- JOB ITEM
For the word "that", return each line of the data in which it occurs.

** GIVEN DATA follows **

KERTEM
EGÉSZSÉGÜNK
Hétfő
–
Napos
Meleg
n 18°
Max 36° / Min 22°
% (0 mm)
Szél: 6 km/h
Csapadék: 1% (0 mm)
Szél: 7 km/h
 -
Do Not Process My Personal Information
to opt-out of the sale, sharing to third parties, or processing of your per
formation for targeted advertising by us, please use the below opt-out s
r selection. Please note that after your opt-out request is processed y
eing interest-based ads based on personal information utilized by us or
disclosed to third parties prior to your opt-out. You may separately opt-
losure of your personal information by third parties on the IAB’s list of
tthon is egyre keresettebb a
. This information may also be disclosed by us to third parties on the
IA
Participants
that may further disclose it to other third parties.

** End of GIVEN DATA **

- SOLVED EXERCISE
r selection. Please note that after your opt-out request is processed y
that may further disclose it to other third parties.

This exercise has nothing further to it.